Par un arrêt du 5 mars 2026, la troisième chambre civile de la Cour de cassation apporte des précisions importantes relatives aux conditions de la prescription acquisitive et à l’application des règles d’interruption de prescription en matière d’usucapion.
En l’espèce, un propriétaire voisin avait agi en justice afin d’obtenir l’arrachage de lauriers-palmes plantés par sa voisine à proximité de la limite séparative, ainsi que la limitation de leur hauteur et la réparation de divers préjudices liés notamment à un trouble anormal de voisinage.
En défense, la propriétaire des plantations invoquait la prescription acquisitive trentenaire, soutenant avoir acquis la propriété des végétaux par l’effet d’une possession prolongée.
La Cour d’appel de RENNES avait rejeté cette argumentation et ordonné l’arrachage des plantations, estimant que la possession ne pouvait être regardée comme paisible en raison de constats d’huissier établis à la demande du voisin et de l’existence d’un litige depuis 2015.
Elle avait, en outre, écarté l’application des règles relatives à l’interruption de prescription en matière de prescription acquisitive, considérant que l’article 2243 du Code civil ne concernait que la prescription extinctive.
La demanderesse a alors formé alors un pourvoi en cassation en soutenant :
- d’une part, que de simples constats d’huissier ou une contestation du voisin ne suffisent pas à remettre en cause le caractère paisible de la possession,
- et, d’autre part, que les règles relatives à l’interruption de prescription sont également applicables à la prescription acquisitive.
La Cour de cassation casse partiellement l’arrêt d’appel et rappelle, sur le fondement de l’article 2261 du Code civil, que la prescription acquisitive suppose une possession continue, paisible, publique, non équivoque et exercée à titre de propriétaire.

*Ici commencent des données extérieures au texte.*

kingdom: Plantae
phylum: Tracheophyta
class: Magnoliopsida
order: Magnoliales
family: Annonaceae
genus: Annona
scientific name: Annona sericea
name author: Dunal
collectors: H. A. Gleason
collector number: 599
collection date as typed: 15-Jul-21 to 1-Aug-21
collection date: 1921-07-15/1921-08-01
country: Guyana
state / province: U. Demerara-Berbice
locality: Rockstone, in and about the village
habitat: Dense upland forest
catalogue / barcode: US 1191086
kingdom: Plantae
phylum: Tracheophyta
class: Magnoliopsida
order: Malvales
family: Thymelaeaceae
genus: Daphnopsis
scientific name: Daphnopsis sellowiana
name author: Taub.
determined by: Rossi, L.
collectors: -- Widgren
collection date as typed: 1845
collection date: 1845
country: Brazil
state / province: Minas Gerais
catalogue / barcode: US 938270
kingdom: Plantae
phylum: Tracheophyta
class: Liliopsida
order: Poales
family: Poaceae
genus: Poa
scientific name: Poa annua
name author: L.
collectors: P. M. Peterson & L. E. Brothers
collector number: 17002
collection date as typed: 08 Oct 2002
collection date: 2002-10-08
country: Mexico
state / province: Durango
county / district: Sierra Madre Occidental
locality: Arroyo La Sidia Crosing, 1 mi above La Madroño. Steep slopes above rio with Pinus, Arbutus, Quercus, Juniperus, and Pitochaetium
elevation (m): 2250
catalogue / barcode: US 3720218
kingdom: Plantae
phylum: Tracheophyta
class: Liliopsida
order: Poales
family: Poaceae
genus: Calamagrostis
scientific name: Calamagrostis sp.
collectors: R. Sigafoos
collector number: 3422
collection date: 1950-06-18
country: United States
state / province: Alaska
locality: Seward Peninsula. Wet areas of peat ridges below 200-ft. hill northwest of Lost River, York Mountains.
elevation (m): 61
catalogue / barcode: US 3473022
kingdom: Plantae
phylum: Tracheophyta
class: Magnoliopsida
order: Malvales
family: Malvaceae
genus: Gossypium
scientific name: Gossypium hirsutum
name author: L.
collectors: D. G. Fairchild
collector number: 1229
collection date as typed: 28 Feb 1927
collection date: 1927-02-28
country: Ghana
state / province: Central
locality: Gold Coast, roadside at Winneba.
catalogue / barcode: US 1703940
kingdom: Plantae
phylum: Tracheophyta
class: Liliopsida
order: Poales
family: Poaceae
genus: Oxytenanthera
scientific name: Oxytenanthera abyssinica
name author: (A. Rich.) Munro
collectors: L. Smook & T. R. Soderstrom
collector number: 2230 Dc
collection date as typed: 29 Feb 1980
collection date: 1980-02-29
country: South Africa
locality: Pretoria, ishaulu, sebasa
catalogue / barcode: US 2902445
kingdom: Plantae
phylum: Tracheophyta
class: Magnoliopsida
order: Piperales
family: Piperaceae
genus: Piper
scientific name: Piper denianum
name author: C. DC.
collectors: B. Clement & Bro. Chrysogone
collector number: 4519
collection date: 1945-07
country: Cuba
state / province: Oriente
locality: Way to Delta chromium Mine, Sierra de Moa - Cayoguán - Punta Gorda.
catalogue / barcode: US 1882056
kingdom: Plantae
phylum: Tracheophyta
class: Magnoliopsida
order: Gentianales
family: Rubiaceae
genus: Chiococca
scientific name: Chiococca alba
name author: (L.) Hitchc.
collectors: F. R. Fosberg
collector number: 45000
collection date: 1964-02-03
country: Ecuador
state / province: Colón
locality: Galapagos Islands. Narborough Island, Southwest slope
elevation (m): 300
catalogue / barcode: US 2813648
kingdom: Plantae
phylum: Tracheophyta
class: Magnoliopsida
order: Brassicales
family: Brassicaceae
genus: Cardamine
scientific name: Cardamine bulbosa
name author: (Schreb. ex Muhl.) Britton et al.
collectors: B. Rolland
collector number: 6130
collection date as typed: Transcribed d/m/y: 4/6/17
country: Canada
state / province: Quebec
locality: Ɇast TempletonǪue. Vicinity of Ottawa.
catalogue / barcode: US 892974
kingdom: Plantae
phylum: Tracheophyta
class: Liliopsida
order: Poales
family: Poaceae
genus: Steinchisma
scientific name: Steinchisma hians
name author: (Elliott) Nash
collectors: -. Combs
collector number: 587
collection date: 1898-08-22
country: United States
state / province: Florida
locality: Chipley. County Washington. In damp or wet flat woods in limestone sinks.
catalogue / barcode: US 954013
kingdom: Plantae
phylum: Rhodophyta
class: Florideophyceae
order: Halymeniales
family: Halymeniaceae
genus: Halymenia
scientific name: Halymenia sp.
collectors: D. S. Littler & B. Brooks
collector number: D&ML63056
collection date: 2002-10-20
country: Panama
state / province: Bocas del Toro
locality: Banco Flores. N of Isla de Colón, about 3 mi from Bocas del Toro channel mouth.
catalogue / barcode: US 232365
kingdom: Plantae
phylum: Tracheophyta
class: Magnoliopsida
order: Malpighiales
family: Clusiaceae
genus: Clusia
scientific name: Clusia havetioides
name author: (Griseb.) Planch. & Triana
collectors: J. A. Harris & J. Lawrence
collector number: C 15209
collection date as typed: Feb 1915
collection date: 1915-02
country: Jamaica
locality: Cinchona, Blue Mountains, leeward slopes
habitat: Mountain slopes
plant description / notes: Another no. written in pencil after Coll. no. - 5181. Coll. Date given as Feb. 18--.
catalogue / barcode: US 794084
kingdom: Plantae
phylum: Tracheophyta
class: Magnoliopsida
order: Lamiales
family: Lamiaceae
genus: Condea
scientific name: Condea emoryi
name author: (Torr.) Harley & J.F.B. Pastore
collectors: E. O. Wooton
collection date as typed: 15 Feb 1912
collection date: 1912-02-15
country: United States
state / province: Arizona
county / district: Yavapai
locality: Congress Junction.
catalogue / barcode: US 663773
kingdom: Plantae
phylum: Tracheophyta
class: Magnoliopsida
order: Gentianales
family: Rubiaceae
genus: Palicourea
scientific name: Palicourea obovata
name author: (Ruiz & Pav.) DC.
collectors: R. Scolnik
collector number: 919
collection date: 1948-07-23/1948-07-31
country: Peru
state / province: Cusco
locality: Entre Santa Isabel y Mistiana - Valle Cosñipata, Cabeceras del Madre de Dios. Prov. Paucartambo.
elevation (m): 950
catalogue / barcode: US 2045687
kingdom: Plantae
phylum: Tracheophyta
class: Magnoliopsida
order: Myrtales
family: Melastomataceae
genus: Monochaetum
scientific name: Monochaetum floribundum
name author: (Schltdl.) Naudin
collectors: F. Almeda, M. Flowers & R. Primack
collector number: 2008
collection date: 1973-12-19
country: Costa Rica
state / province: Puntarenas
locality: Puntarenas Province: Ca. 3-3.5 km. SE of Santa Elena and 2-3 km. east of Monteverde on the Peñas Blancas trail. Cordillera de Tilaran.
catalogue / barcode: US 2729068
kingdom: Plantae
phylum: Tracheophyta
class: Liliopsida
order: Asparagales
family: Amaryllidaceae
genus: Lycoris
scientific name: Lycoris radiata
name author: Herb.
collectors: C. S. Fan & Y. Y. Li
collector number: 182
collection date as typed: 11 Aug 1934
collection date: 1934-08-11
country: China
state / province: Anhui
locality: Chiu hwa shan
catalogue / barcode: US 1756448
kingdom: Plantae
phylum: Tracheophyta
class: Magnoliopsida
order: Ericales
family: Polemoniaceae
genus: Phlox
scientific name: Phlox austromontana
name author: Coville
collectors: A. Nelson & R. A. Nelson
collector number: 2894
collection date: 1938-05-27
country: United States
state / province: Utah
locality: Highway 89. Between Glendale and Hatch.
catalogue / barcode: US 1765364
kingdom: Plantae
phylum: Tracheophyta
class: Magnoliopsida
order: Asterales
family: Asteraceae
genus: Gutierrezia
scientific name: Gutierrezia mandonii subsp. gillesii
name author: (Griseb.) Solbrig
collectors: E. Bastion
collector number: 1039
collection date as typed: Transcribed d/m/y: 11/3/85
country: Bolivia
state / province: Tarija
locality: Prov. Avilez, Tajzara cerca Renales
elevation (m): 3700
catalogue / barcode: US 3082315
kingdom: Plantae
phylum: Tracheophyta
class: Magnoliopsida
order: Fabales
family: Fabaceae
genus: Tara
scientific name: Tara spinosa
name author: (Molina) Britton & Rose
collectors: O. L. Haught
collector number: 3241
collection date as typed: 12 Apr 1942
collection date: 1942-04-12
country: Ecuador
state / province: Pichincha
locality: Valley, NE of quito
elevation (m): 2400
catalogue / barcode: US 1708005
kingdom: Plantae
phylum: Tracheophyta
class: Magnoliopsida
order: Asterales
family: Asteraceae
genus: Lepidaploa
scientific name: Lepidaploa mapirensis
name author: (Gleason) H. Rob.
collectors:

Elle reproche ainsi à la Cour d’appel d’avoir écarté la prescription acquisitive en considérant que la possession n’était plus paisible en raison d’un conflit de voisinage et de constats d’huissier, alors que ces éléments, en l’absence de violences matérielles ou morales, ne suffisent pas à remettre en cause le caractère paisible de la possession.
La Haute juridiction censure également la décision des juges du fond en ce qu’ils avaient refusé d’appliquer les articles 2241, 2243, 2259 et 2261 du Code civil et affirme que les règles relatives à l’interruption de la prescription, notamment la règle selon laquelle l’interruption est non avenue en cas de rejet définitif de la demande, sont applicables à la prescription acquisitive.
Par cet arrêt, la Cour de cassation réaffirme ainsi une conception stricte des conditions permettant d’écarter l’usucapion et précise le régime de l’interruption de prescription en matière acquisitive.